On April 1, 2024, OCR imposed a $100,000 CMP on Essex to resolve the right of access violation. 161 days had passed between the initial request, and the son’s receipt of the records.
Before OCR imposed the CMP, WCCC tried out a series of non-reason reasons for withholding the records before paying the penalty. These included:
- At the time of the initial request, there was, allegedly, ongoing litigation due to the non-payment of care costs.
- WCCC’s assertion that it was dealing with the COVID-19 pandemic.
Gums Dental Care
The facts of this right of access case are unfortunate. In 2019, a patient of Gums Dental Care (“Gums”), a solo Maryland dental practice, filed a complaint with OCR, alleging Gums failed to provide her with timely access to her medical records after she requested them in writing.

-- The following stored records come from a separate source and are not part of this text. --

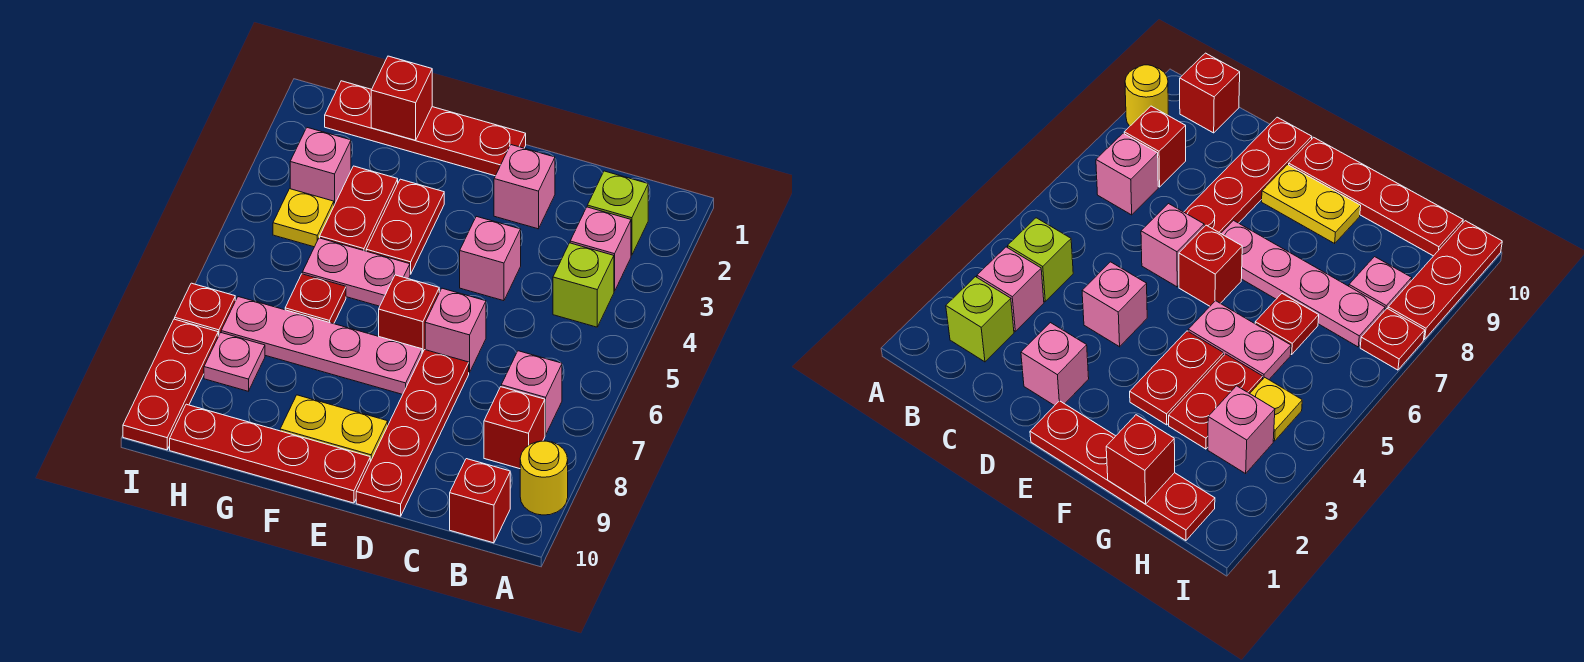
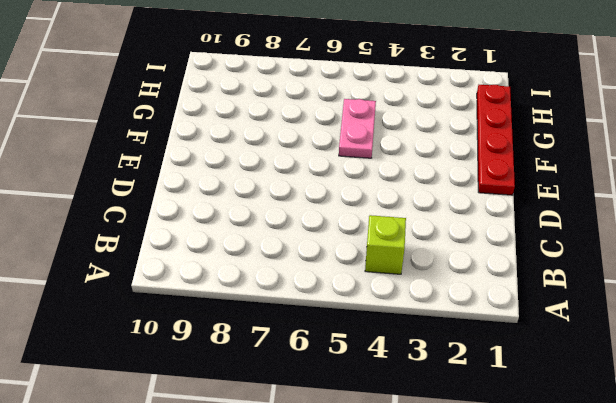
none -> yellow 1x1 round brick [520,441,568,515]
none -> lime 1x1 brick [587,171,648,255]
none -> pink 1x1 brick [570,207,631,291]

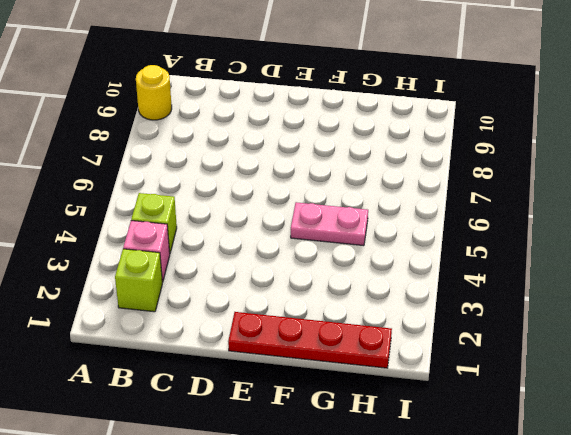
none -> pink 1x1 brick [501,351,562,435]
none -> red 1x1 brick [484,387,545,469]
none -> red 1x1 brick [450,459,510,543]

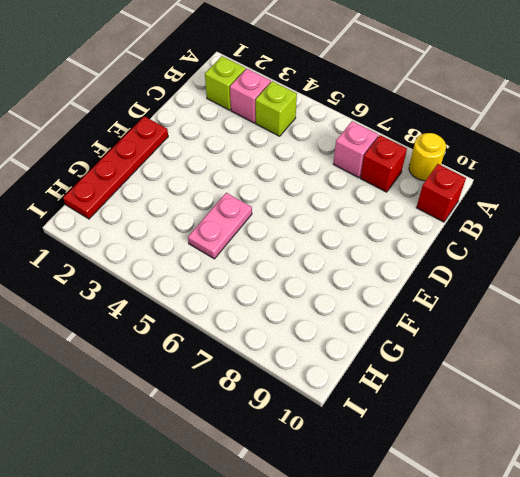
none -> pink 1x1 brick [494,145,555,229]
none -> pink 1x1 brick [460,216,521,301]
none -> pink 1x1 brick [425,288,486,373]

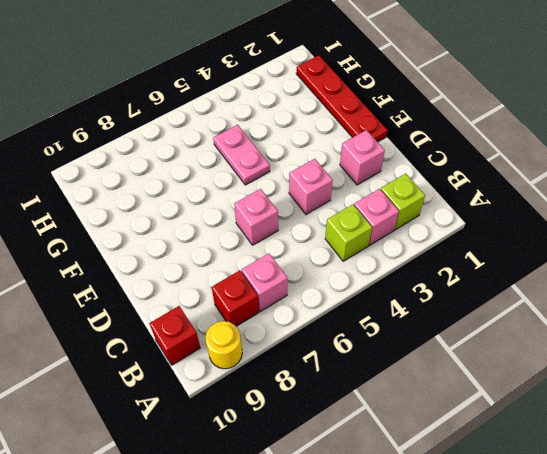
none -> red 1x4 plate [356,350,469,516]
none -> red 1x1 brick [379,275,439,353]
none -> pink 1x4 plate [221,297,422,394]

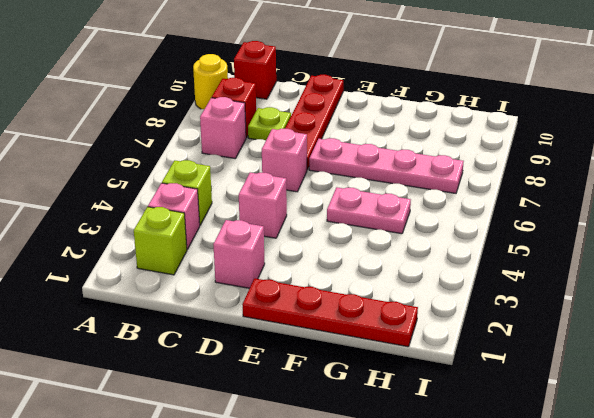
lime 1x1 plate [248,107,291,141] -> none
none -> red 1x1 brick [379,275,439,353]
none -> yellow 1x2 plate [280,395,388,462]
none -> red 1x4 plate [170,404,370,503]

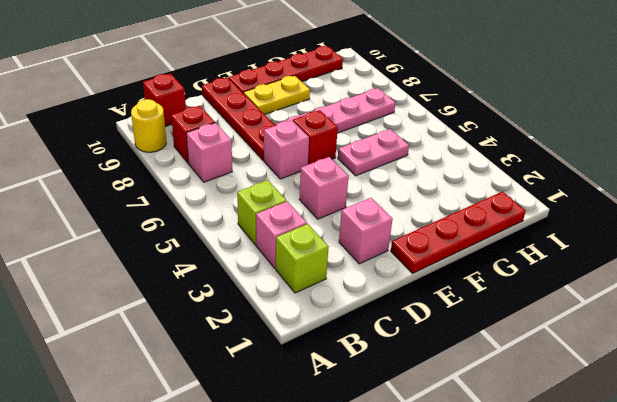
none -> red 1x2 plate [366,179,444,274]
none -> red 1x2 plate [320,166,398,251]
none -> red 1x1 plate [285,274,346,324]

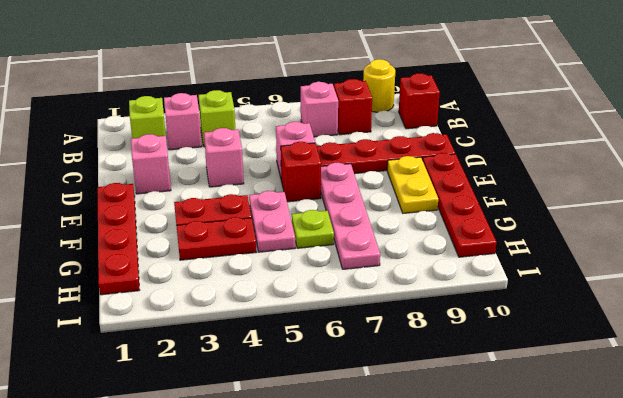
lime 1x1 plate [292,210,334,248] -> red 1x1 plate [285,274,346,324]
none -> pink 1x1 brick [290,128,351,205]
none -> yellow 1x1 plate [273,189,334,247]
none -> pink 1x1 plate [204,333,265,391]

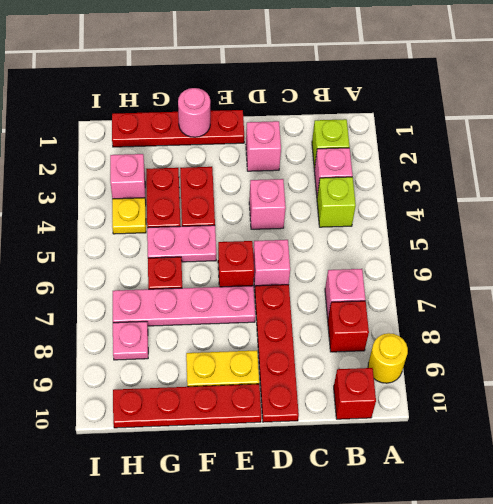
pink 1x1 round brick [178,88,210,137] -> none
none -> red 1x1 plate [175,283,235,336]
none -> red 1x3 plate [123,319,218,450]
none -> red 1x1 brick [371,56,432,140]

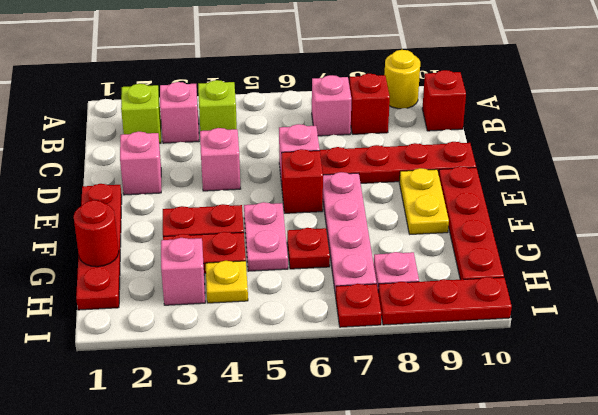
red 1x1 round brick [74,200,119,267] -> red 1x1 brick [371,56,432,140]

The Complainant, still not having received the records as of June of 2019, made another written request for them. More requests (and another complaint) followed. In October of 2020, OCR issued a proposed resolution agreement and CAP to resolve the potential right of access violation. On October 22, 2020, Dr. Anna Gumbs replied to OCR, offering a justification: the Complainant allegedly refused to pay the $25.00 flat fee to have the records mailed “certified” to her. Dr. Gumbs also alleged the complainant was not entitled to the records because the complainant would use the records to commit Maryland Medicaid insurance fraud (don’t ask).
OCR gave Gums a chance in December to submit written evidence of mitigating factors. Gums obliged, repeating the insurance fraud claim, and by asserting (for the first time) that it didn’t produce the records because it didn’t have a secure website to ensure the records could be delivered electronically with adequate safeguards.

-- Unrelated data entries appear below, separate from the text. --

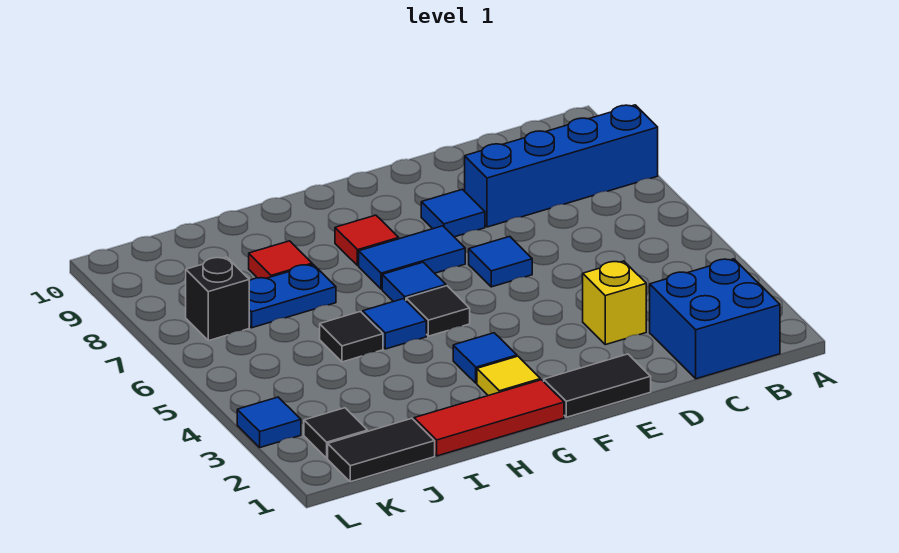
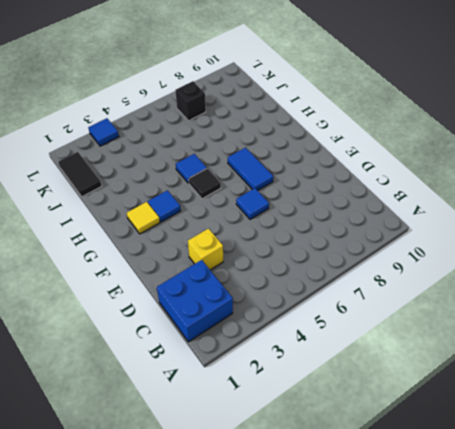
none -> blue 1x4 brick [465,105,658,227]
none -> black 1x2 tile [544,354,651,417]
none -> blue 1x1 tile [421,189,485,237]

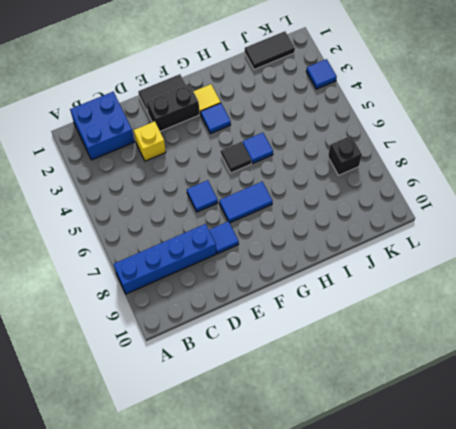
black 1x2 brick [146,84,199,131] -> none
none -> red 1x3 tile [414,380,564,456]
none -> blue 1x1 tile [382,262,446,302]
none -> red 1x1 tile [335,215,399,266]

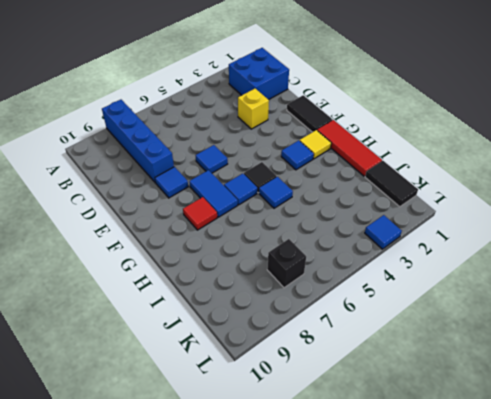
none -> black 1x1 tile [320,312,383,362]
none -> blue 1x2 plate [249,265,336,328]
none -> red 1x1 tile [249,241,312,278]

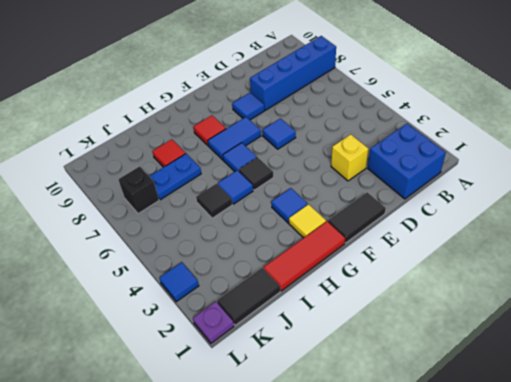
purple 1x1 plate [193,302,234,343] -> none
none -> black 1x1 tile [304,408,368,458]

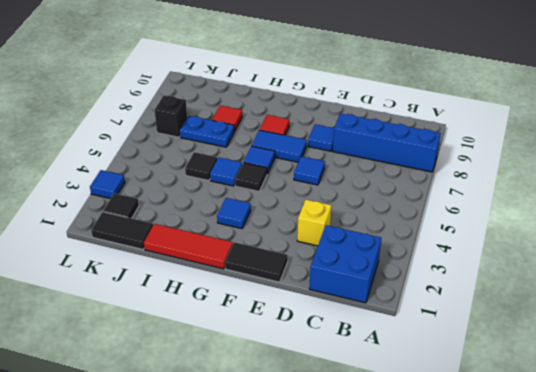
none -> yellow 1x1 tile [477,356,540,396]

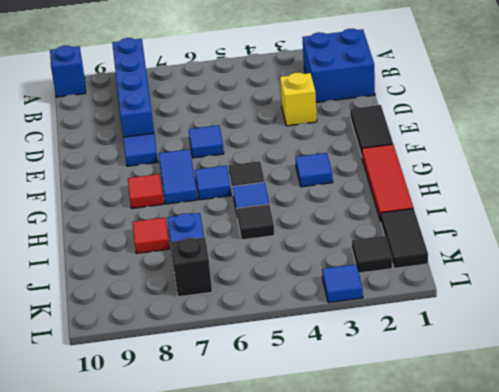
blue 1x1 brick [50,46,86,97] -> none
none -> yellow 1x1 tile [477,356,540,396]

As Gums did not provide evidence of mitigating factors, an Administrative Law Judge imposed a $70,000 CMP. Gums appealed, lost, and was ordered to pay the CMP.
Holy Redeemer
In November of 2024, OCR announced that it had entered into a Resolution Agreement (settlement) with Holy Redeemer Family Medicine, over the latter’s having impermissibly disclosed a patient’s PHI to a prospective employer without first obtaining a valid HIPAA authorization.
In September of 2023, OCR received a complaint that alleged Holy Redeemer impermissibly (without authorization) disclosed a female patient’s PHI to her prospective employer. The patient alleged that, although she had requested HRFM send one specific test result (not related to reproductive health care) to the employer, Holy Redeemer instead disclosed her surgical history, gynecological history, obstetric history, and other sensitive health information concerning reproductive health care.
The disclosure, OCR concluded, was not made for a permissible or required legal purpose, and was also made without HRFM having first obtained the Complainant’s valid authorization to disclose the information. On November 1, 2023, HHS notified HRFM of this conclusion. The parties settled the matter in late September of 2024, with Holy Redeemer agreeing to pay $35,581 to OCR and to submit to a two-year CAP.